● WHAT THIS TASK INVOLVES
What is needed is an exact reproduction of the listing, without its pictures.

━━ EXTRACTED INFORMATION ━━

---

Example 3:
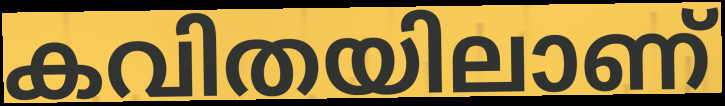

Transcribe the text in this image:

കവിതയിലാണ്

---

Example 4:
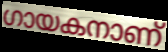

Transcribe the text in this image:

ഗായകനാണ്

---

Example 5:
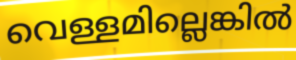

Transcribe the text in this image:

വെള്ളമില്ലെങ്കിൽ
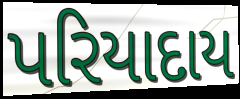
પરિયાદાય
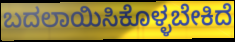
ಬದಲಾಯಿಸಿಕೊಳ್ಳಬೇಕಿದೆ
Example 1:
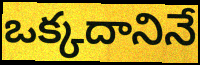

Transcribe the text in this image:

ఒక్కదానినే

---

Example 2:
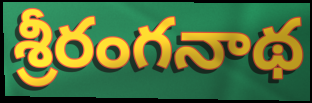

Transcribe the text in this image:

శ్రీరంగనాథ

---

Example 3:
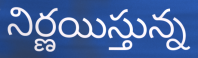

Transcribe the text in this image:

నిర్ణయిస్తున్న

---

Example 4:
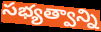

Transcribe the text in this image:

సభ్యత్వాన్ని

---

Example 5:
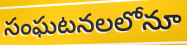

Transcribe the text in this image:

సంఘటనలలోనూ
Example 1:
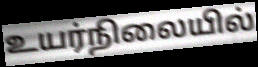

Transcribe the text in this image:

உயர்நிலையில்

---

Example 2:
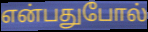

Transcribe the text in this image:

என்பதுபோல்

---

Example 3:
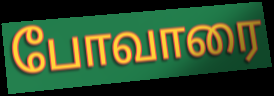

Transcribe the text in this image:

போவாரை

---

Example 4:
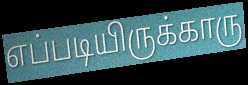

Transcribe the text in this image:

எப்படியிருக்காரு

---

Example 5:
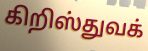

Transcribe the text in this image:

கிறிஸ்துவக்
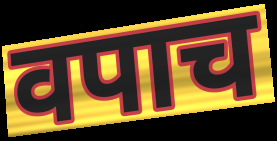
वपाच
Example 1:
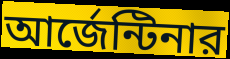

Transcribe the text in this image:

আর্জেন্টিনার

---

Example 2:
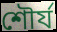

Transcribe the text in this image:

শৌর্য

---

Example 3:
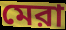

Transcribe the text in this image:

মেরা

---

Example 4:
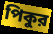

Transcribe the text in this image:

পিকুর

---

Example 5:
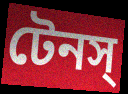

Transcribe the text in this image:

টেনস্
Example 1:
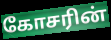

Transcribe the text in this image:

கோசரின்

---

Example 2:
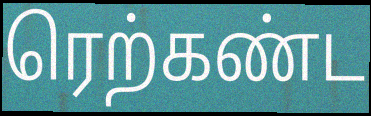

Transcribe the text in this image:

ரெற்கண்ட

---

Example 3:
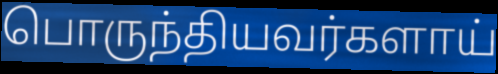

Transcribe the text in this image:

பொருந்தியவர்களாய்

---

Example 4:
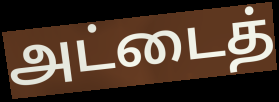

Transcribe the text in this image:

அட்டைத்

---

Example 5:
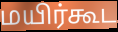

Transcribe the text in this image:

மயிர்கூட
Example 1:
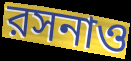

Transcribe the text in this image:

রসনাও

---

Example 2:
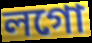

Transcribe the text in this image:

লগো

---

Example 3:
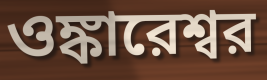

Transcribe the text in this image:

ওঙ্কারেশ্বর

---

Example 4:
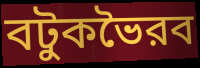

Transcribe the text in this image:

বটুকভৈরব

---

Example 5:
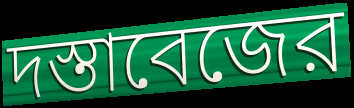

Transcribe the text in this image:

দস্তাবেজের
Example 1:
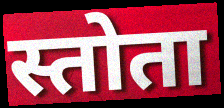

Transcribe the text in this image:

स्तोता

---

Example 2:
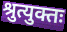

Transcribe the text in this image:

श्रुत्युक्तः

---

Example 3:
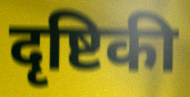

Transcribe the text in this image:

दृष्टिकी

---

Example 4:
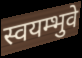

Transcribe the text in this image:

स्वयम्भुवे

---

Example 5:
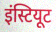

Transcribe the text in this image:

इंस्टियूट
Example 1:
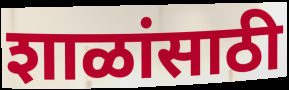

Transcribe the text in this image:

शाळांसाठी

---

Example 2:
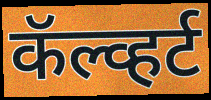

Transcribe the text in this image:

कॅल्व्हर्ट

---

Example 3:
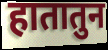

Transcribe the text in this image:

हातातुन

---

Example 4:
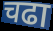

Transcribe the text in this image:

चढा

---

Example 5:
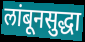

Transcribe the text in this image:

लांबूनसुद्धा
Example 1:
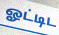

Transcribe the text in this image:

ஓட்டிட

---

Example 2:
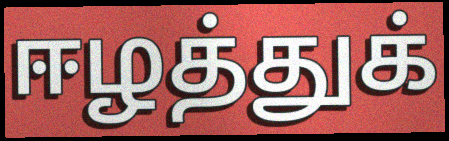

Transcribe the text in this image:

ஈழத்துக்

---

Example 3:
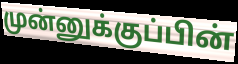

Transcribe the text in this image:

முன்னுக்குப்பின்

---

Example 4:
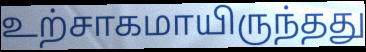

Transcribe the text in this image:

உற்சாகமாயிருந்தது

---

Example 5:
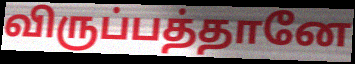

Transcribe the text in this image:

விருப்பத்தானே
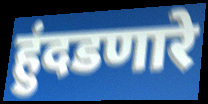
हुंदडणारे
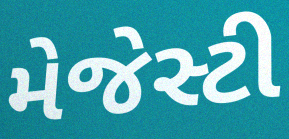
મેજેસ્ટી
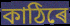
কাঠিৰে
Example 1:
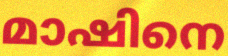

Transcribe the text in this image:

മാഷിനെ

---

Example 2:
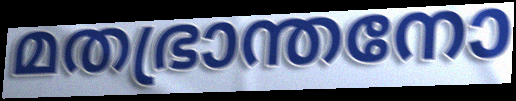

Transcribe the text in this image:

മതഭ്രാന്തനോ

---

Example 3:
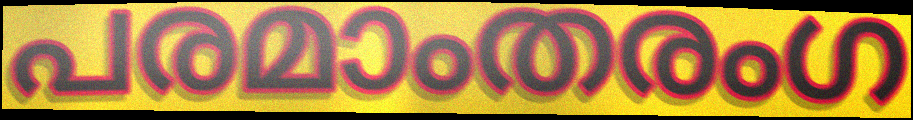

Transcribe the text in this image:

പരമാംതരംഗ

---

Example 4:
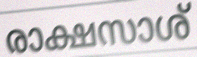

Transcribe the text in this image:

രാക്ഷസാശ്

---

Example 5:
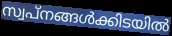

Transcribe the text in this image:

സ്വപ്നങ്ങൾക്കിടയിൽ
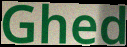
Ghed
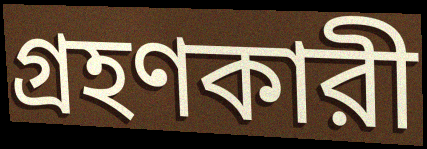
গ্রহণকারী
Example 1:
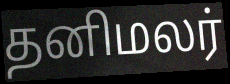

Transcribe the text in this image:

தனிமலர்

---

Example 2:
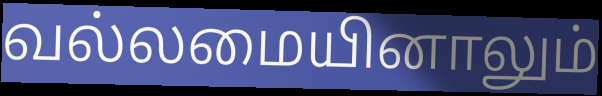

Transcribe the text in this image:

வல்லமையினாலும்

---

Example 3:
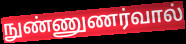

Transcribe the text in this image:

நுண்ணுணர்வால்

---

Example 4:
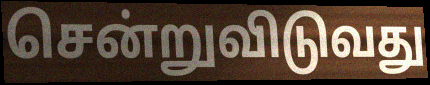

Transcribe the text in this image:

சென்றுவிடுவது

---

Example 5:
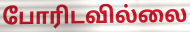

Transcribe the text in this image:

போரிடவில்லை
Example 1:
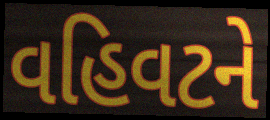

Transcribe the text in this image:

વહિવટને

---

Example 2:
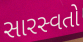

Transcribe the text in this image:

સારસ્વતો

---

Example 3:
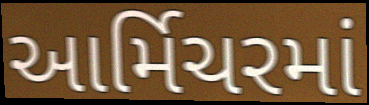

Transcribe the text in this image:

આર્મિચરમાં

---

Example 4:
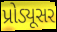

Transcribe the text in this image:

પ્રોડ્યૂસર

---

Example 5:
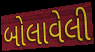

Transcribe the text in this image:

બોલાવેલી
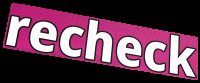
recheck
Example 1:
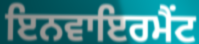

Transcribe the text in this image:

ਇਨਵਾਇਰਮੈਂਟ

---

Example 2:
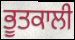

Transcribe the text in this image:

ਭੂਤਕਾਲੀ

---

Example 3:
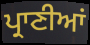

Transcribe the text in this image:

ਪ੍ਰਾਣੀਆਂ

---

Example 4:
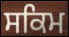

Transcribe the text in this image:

━━━

● SOLUTION FOR THIS EXERCISE
---

Example 3:

Transcribe the text in this image:

കവിതയിലാണ്

---

Example 4:

Transcribe the text in this image:

ഗായകനാണ്

---

Example 5:

Transcribe the text in this image:

വെള്ളമില്ലെങ്കിൽ
પરિયાદાય
ಬದಲಾಯಿಸಿಕೊಳ್ಳಬೇಕಿದೆ
Example 1:

Transcribe the text in this image:

ఒక్కదానినే

---

Example 2:

Transcribe the text in this image:

శ్రీరంగనాథ

---

Example 3:

Transcribe the text in this image:

నిర్ణయిస్తున్న

---

Example 4:

Transcribe the text in this image:

సభ్యత్వాన్ని

---

Example 5:

Transcribe the text in this image:

సంఘటనలలోనూ
Example 1:

Transcribe the text in this image:

உயர்நிலையில்

---

Example 2:

Transcribe the text in this image:

என்பதுபோல்

---

Example 3:

Transcribe the text in this image:

போவாரை

---

Example 4:

Transcribe the text in this image:

எப்படியிருக்காரு

---

Example 5:

Transcribe the text in this image:

கிறிஸ்துவக்
वपाच
Example 1:

Transcribe the text in this image:

আর্জেন্টিনার

---

Example 2:

Transcribe the text in this image:

শৌর্য

---

Example 3:

Transcribe the text in this image:

মেরা

---

Example 4:

Transcribe the text in this image:

পিকুর

---

Example 5:

Transcribe the text in this image:

টেনস্
Example 1:

Transcribe the text in this image:

கோசரின்

---

Example 2:

Transcribe the text in this image:

ரெற்கண்ட

---

Example 3:

Transcribe the text in this image:

பொருந்தியவர்களாய்

---

Example 4:

Transcribe the text in this image:

அட்டைத்

---

Example 5:

Transcribe the text in this image:

மயிர்கூட
Example 1:

Transcribe the text in this image:

রসনাও

---

Example 2:

Transcribe the text in this image:

লগো

---

Example 3:

Transcribe the text in this image:

ওঙ্কারেশ্বর

---

Example 4:

Transcribe the text in this image:

বটুকভৈরব

---

Example 5:

Transcribe the text in this image:

দস্তাবেজের
Example 1:

Transcribe the text in this image:

स्तोता

---

Example 2:

Transcribe the text in this image:

श्रुत्युक्तः

---

Example 3:

Transcribe the text in this image:

दृष्टिकी

---

Example 4:

Transcribe the text in this image:

स्वयम्भुवे

---

Example 5:

Transcribe the text in this image:

इंस्टियूट
Example 1:

Transcribe the text in this image:

शाळांसाठी

---

Example 2:

Transcribe the text in this image:

कॅल्व्हर्ट

---

Example 3:

Transcribe the text in this image:

हातातुन

---

Example 4:

Transcribe the text in this image:

चढा

---

Example 5:

Transcribe the text in this image:

लांबूनसुद्धा
Example 1:

Transcribe the text in this image:

ஓட்டிட

---

Example 2:

Transcribe the text in this image:

ஈழத்துக்

---

Example 3:

Transcribe the text in this image:

முன்னுக்குப்பின்

---

Example 4:

Transcribe the text in this image:

உற்சாகமாயிருந்தது

---

Example 5:

Transcribe the text in this image:

விருப்பத்தானே
हुंदडणारे
મેજેસ્ટી
কাঠিৰে
Example 1:

Transcribe the text in this image:

മാഷിനെ

---

Example 2:

Transcribe the text in this image:

മതഭ്രാന്തനോ

---

Example 3:

Transcribe the text in this image:

പരമാംതരംഗ

---

Example 4:

Transcribe the text in this image:

രാക്ഷസാശ്

---

Example 5:

Transcribe the text in this image:

സ്വപ്നങ്ങൾക്കിടയിൽ
Ghed
গ্রহণকারী
Example 1:

Transcribe the text in this image:

தனிமலர்

---

Example 2:

Transcribe the text in this image:

வல்லமையினாலும்

---

Example 3:

Transcribe the text in this image:

நுண்ணுணர்வால்

---

Example 4:

Transcribe the text in this image:

சென்றுவிடுவது

---

Example 5:

Transcribe the text in this image:

போரிடவில்லை
Example 1:

Transcribe the text in this image:

વહિવટને

---

Example 2:

Transcribe the text in this image:

સારસ્વતો

---

Example 3:

Transcribe the text in this image:

આર્મિચરમાં

---

Example 4:

Transcribe the text in this image:

પ્રોડ્યૂસર

---

Example 5:

Transcribe the text in this image:

બોલાવેલી
recheck
Example 1:

Transcribe the text in this image:

ਇਨਵਾਇਰਮੈਂਟ

---

Example 2:

Transcribe the text in this image:

ਭੂਤਕਾਲੀ

---

Example 3:

Transcribe the text in this image:

ਪ੍ਰਾਣੀਆਂ

---

Example 4:

Transcribe the text in this image:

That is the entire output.